Suffolk County Bans BPA-Coated Receipts

Press conference for the signing of the Safer Sales Slip Act. Photo courtesy: Elisabeth Fiteni.

Long Island’s Suffolk County legislature is once again leading the nation in efforts to reduce its residents’ exposure to a chemical called bisphenol A (BPA), repeatedly linked with increased risk of breast cancer and other health problems. In December, county legislators voted to ban the use of BPA-coated receipt paper, used in retail stores, ATMs, and gas stations across the country.

The Maurer Foundation calls Suffolk County home, and we are so pleased to see local government putting its citizens’ health at such a high priority. We also agree with opponents of the bill that more research should be conducted. However, as we’ve discussed previously, existing studies of the ability of BPA — a synthetic estrogen — to leach into food and be absorbed through the skin certainly warrants concern as well as the application of our “Better Safe Than Sorry” ruling on potential breast cancer risks.

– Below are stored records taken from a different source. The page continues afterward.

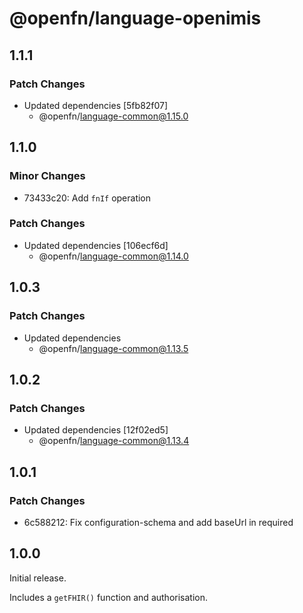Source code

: # @openfn/language-openimis

## 1.1.1

### Patch Changes

- Updated dependencies [5fb82f07]
  - @openfn/language-common@1.15.0

## 1.1.0

### Minor Changes

- 73433c20: Add `fnIf` operation

### Patch Changes

- Updated dependencies [106ecf6d]
  - @openfn/language-common@1.14.0

## 1.0.3

### Patch Changes

- Updated dependencies
  - @openfn/language-common@1.13.5

## 1.0.2

### Patch Changes

- Updated dependencies [12f02ed5]
  - @openfn/language-common@1.13.4

## 1.0.1

### Patch Changes

- 6c588212: Fix configuration-schema and add baseUrl in required

## 1.0.0

Initial release.

Includes a `getFHIR()` function and authorisation.
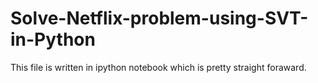 # Solve-Netflix-problem-using-SVT-in-Python
This file is written in ipython notebook which is pretty straight foraward. 
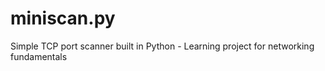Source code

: # miniscan.py
Simple TCP port scanner built in Python - Learning project for networking fundamentals
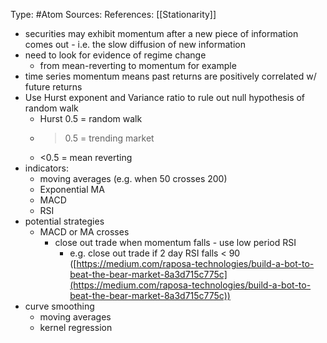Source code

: Type: #Atom 
Sources:
References: [[Stationarity]]

-   securities may exhibit momentum after a new piece of information comes out - i.e. the slow diffusion of new information
-   need to look for evidence of regime change
    -   from mean-reverting to momentum for example
-   time series momentum means past returns are positively correlated w/ future returns
-   Use Hurst exponent and Variance ratio to rule out null hypothesis of random walk
    -   Hurst 0.5 = random walk
    -   > 0.5 = trending market        
    -   <0.5 = mean reverting
-   indicators:
    -   moving averages (e.g. when 50 crosses 200)
    -   Exponential MA
    -   MACD
    -   RSI
-   potential strategies
    -   MACD or MA crosses
        -   close out trade when momentum falls - use low period RSI
            -   e.g. close out trade if 2 day RSI falls < 90 ([](https://medium.com/raposa-technologies/build-a-bot-to-beat-the-bear-market-8a3d715c775c)[https://medium.com/raposa-technologies/build-a-bot-to-beat-the-bear-market-8a3d715c775c](https://medium.com/raposa-technologies/build-a-bot-to-beat-the-bear-market-8a3d715c775c))
-   curve smoothing
    -   moving averages
    -   kernel regression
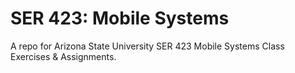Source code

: # SER 423: Mobile Systems

A repo for Arizona State University SER 423 Mobile Systems Class Exercises & Assignments.

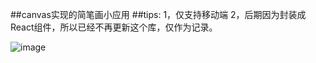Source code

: ##canvas实现的简笔画小应用
##tips:
1，仅支持移动端
2，后期因为封装成React组件，所以已经不再更新这个库，仅作为记录。

![image](https://github.com/CODE-FOR-INTEREST/paint-with-canvas/master/demo.jpg)
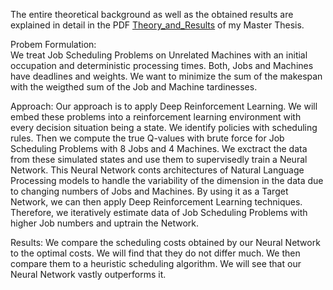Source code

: The entire theoretical background as well as the obtained results are explained in detail in the PDF [Theory_and_Results](https://github.com/Dieguinho1612/Job-Scheduling-Deep-Reinforcement-Learning/blob/main/Theory_and_Results.pdf) of my Master Thesis.

Probem Formulation:<br>
We treat Job Scheduling Problems on Unrelated Machines with an initial occupation and deterministic processing times.
Both, Jobs and Machines have deadlines and weights.
We want to minimize the sum of the makespan with the weigthed sum of the Job and Machine tardinesses.

Approach:
Our approach is to apply Deep Reinforcement Learning.
We will embed these problems into a reinforcement learning environment with every decision situation being a state.
We identify policies with scheduling rules.
Then we compute the true Q-values with brute force for Job Scheduling Problems with 8 Jobs and 4 Machines.
We exctract the data from these simulated states and use them to supervisedly train a Neural Network.
This Neural Network conts architectures of Natural Language Processing models to handle the variability of the dimension in the data due to changing numbers of Jobs and Machines.
By using it as a Target Network, we can then apply Deep Reinforcement Learning techniques.
Therefore, we iteratively estimate data of Job Scheduling Problems with higher Job numbers and uptrain the Network.

Results:
We compare the scheduling costs obtained by our Neural Network to the optimal costs.
We will find that they do not differ much.
We then compare them to a heuristic scheduling algorithm.
We will see that our Neural Network vastly outperforms it.
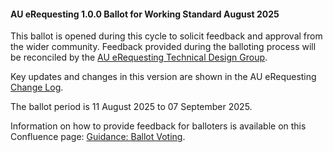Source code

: <div class="note-to-balloters" markdown="1">

#### AU eRequesting 1.0.0 Ballot for Working Standard August 2025

This ballot is opened during this cycle to solicit feedback and approval from the wider community. Feedback provided during the balloting process will be reconciled by the [AU eRequesting Technical Design Group](https://confluence.hl7.org/display/HAFWG/HL7+Australia+-+AU+eRequesting+Technical+Design+Group+Home).

Key updates and changes in this version are shown in the AU eRequesting [Change Log](changes.html).

The ballot period is 11 August 2025 to 07 September 2025.

Information on how to provide feedback for balloters is available on this Confluence page: [Guidance: Ballot Voting](https://confluence.hl7.org/display/HA/Guidance%3A+Ballot+Voting).
  
</div><!-- note-to-balloters -->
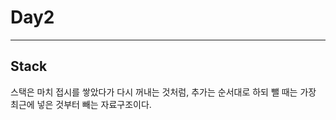 <h1> Day2 </h1>
<hr>
<h2> Stack </h2>
스택은 마치 접시를 쌓았다가 다시 꺼내는 것처럼, 추가는 순서대로 하되 뺄 때는 가장 최근에 넣은 것부터 빼는 
자료구조이다.

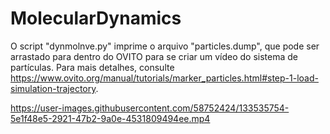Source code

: # MolecularDynamics

O script "dynmolnve.py" imprime o arquivo "particles.dump", que pode ser arrastado para dentro do OVITO para se criar um vídeo do sistema de partículas. Para mais detalhes, consulte https://www.ovito.org/manual/tutorials/marker_particles.html#step-1-load-simulation-trajectory.  

https://user-images.githubusercontent.com/58752424/133535754-5e1f48e5-2921-47b2-9a0e-4531809494ee.mp4
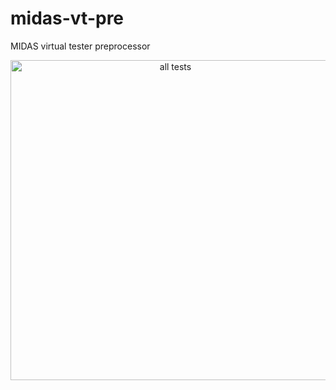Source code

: # midas-vt-pre
MIDAS virtual tester preprocessor
<p align="center">
  <img src="https://github.com/K1-ZR/midas-vt-pre/blob/master/Gallery/AT.png" width="512" title="all tests">
</p>
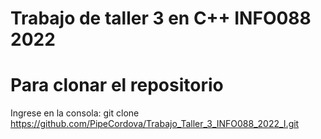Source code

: # Trabajo de taller 3 en C++ INFO088 2022

# Para clonar el repositorio 
Ingrese en la consola: git clone https://github.com/PipeCordova/Trabajo_Taller_3_INFO088_2022_I.git

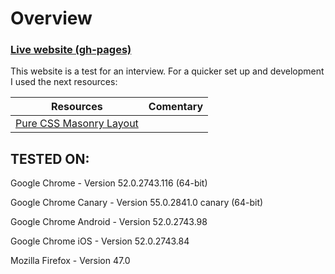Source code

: 

# Overview

### [Live website (gh-pages)](https://yagogc.github.io/sainsbury_js/index.html)

This website is a test for an interview. For a quicker set up and development I used the next resources:



| Resources                                | Comentary                                                                                                                                                                                                                                                     |
|----------------------------------------|-------------------------------------------------------------------------------------------------------------------------------------------------------------------------------------------------------------------------------------------------------------|
| [Pure CSS Masonry Layout](https://codepen.io/AdamBlum/pen/fwrnE) | 

## TESTED ON:

Google Chrome - Version 52.0.2743.116 (64-bit)

Google Chrome Canary - Version 55.0.2841.0 canary (64-bit)

Google Chrome Android - Version 52.0.2743.98

Google Chrome iOS - Version 52.0.2743.84

Mozilla Firefox - Version 47.0
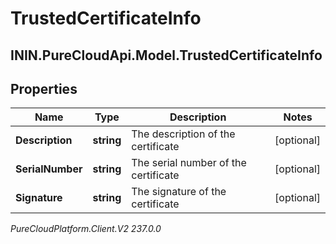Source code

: # TrustedCertificateInfo

## ININ.PureCloudApi.Model.TrustedCertificateInfo

## Properties

|Name | Type | Description | Notes|
|------------ | ------------- | ------------- | -------------|
| **Description** | **string** | The description of the certificate | [optional] |
| **SerialNumber** | **string** | The serial number of the certificate | [optional] |
| **Signature** | **string** | The signature of the certificate | [optional] |



_PureCloudPlatform.Client.V2 237.0.0_
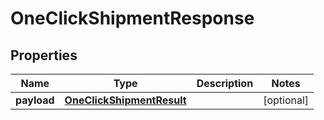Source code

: 
# OneClickShipmentResponse

## Properties
Name | Type | Description | Notes
------------ | ------------- | ------------- | -------------
**payload** | [**OneClickShipmentResult**](OneClickShipmentResult.md) |  |  [optional]



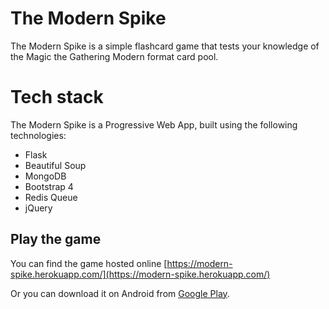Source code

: 
# The Modern Spike

The Modern Spike is a simple flashcard game that tests your knowledge of the Magic the Gathering Modern format card pool.

# Tech stack
The Modern Spike is a Progressive Web App, built using the following technologies:

- Flask
- Beautiful Soup
- MongoDB
- Bootstrap 4
- Redis Queue 
- jQuery


## Play the game
You can find the game hosted online [https://modern-spike.herokuapp.com/](https://modern-spike.herokuapp.com/)

Or you can download it on Android from 
[Google Play](https://play.google.com/store/apps/details?id=com.modern.spike.android.app).

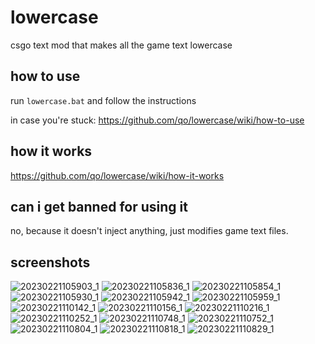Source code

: # lowercase
csgo text mod that makes all the game text lowercase

## how to use

run `lowercase.bat` and follow the instructions

in case you're stuck: https://github.com/qo/lowercase/wiki/how-to-use

## how it works

https://github.com/qo/lowercase/wiki/how-it-works

## can i get banned for using it

no, because it doesn't inject anything, just modifies game text files.

## screenshots

![20230221105903_1](https://user-images.githubusercontent.com/72982727/220286175-faa7bbca-edb1-454b-b816-e84da5e26ab4.jpg)
![20230221105836_1](https://user-images.githubusercontent.com/72982727/220286317-d70a09d0-2171-42e2-9de8-74d7ffbe0dba.jpg)
![20230221105854_1](https://user-images.githubusercontent.com/72982727/220286332-10faa47a-3d1a-478f-bef2-d1308681bb90.jpg)
![20230221105930_1](https://user-images.githubusercontent.com/72982727/220286354-87c55558-bdc2-4619-bb32-f704ff1f4c16.jpg)
![20230221105942_1](https://user-images.githubusercontent.com/72982727/220286377-c173d420-2d5d-433b-adf5-3f63520be8fa.jpg)
![20230221105959_1](https://user-images.githubusercontent.com/72982727/220286401-4691f746-a34a-4b34-8839-009f78e3311a.jpg)
![20230221110142_1](https://user-images.githubusercontent.com/72982727/220286442-32b78f02-3f38-4e7e-8195-680c6a834b71.jpg)
![20230221110156_1](https://user-images.githubusercontent.com/72982727/220286459-e54644bc-3a92-4125-8747-791f48aff87f.jpg)
![20230221110216_1](https://user-images.githubusercontent.com/72982727/220286520-f2894676-b726-4e6b-bd04-cce7511353e3.jpg)
![20230221110252_1](https://user-images.githubusercontent.com/72982727/220286552-27680572-1cfb-49c0-a840-cdcda29119c3.jpg)
![20230221110748_1](https://user-images.githubusercontent.com/72982727/220286603-16ca635d-918e-4e3d-a9c1-01376cd5e488.jpg)
![20230221110752_1](https://user-images.githubusercontent.com/72982727/220286619-8e7395cb-7fd4-4f6e-a71f-51cbeb367a1e.jpg)
![20230221110804_1](https://user-images.githubusercontent.com/72982727/220286635-c566a366-3979-4d4c-92a8-1d4ed02c232a.jpg)
![20230221110818_1](https://user-images.githubusercontent.com/72982727/220286644-fec0c07c-cb77-44e7-9de8-a75f04af3090.jpg)
![20230221110829_1](https://user-images.githubusercontent.com/72982727/220286665-90f68509-842f-4535-879b-9307ed562c4d.jpg)
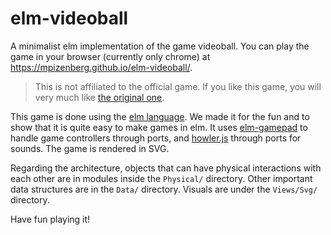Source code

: # elm-videoball

A minimalist elm implementation of the game videoball.
You can play the game in your browser (currently only chrome) at
https://mpizenberg.github.io/elm-videoball/.

> This is not affiliated to the official game.
> If you like this game, you will very much like [the original one][videoball].

This game is done using the [elm language][elm].
We made it for the fun and to show that it is quite easy to make games in elm.
It uses [elm-gamepad][elm-gamepad] to handle game controllers through ports,
and [howler.js][howler] through ports for sounds.
The game is rendered in SVG.

Regarding the architecture,
objects that can have physical interactions with each other are
in modules inside the `Physical/` directory.
Other important data structures are in the `Data/` directory.
Visuals are under the `Views/Svg/` directory.

Have fun playing it!

[videoball]: http://videoball.net/
[elm]: http://elm-lang.org/
[elm-gamepad]: https://github.com/xarvh/elm-gamepad
[howler]: https://howlerjs.com/
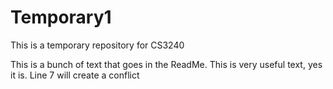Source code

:Temporary1
==========

This is a temporary repository for CS3240

This is a bunch of text that goes in the ReadMe.  This is very useful text, yes it is. 
Line 7 will create a conflict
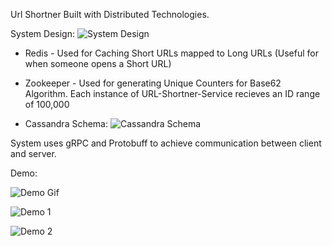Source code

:Url Shortner Built with Distributed Technologies.

System Design:
![System Design](https://i.imgur.com/H2OqQIy.png)

- Redis - Used for Caching Short URLs mapped to Long URLs (Useful for when someone opens a Short URL)

- Zookeeper - Used for generating Unique Counters for Base62 Algorithm. Each instance of URL-Shortner-Service recieves an ID range of 100,000

- Cassandra Schema:
![Cassandra Schema](https://i.imgur.com/TwwC7YC.png)
 
System uses gRPC and Protobuff to achieve communication between client and server.

Demo:

![Demo Gif](https://i.ibb.co/x5Wh4fF/DEMO.gif)

![Demo 1](https://i.imgur.com/RkUrFaN.png)

![Demo 2](https://i.imgur.com/h8b6gMT.png)
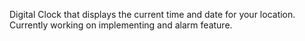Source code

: Digital Clock that displays the current time and date for your location.  Currently working on implementing and alarm feature.
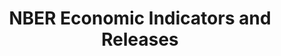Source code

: ---
layout: default
contributors: NBER
cost: None
description: Regularly-updated and archived index of economic indicators, including
  interest rates, stock reserves, home sales, labour statistics and productivity.
  This page is updated Monday-Friday.
last_edit: Sun, 15 May 2022 12:54:11 GMT
location: https://back.nber.org/releases/
maintained_by: NBER
shortname: nber_indicators
tags:
- metrics
- economy
- trade
- productivity
- growth
- indicators
title: NBER Economic Indicators and Releases
uuid: 0a69b187-6d79-4ee8-999c-3295571e76db
versioning: 'yes'
---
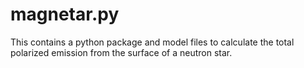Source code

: # magnetar.py

This contains a python package and model files to calculate the total polarized emission from the surface of a neutron star.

This Safer Sales Slip Act comes less than four years after Suffolk County enacted the first ban in the country on BPA-laced baby bottles and sippy cups used by children under three. After the local government enacted this ban, many other states and counties across the nation followed suit. The new law targets thermal receipt papers coated with BPA, and lawmakers are quick to note that BPA-free alternatives are readily available.

Over the decades, we have learned that many everyday substances originally thought to be harmless are actually carcinogens. And there are still many more substances we encounter every day that require more research, like parabens frequently used in makeup and deodorants. Time and further study will tell whether BPA joins the ranks of cigarette smoking and even alcohol as substances that are certain to increase health risks.

In the meantime, though, we are happy to see this kind of proactive safeguard being implemented right in our own backyard. What do you think? Would you like to see a similar ban in your hometown. Have you ever thought about receipts as a health risk before?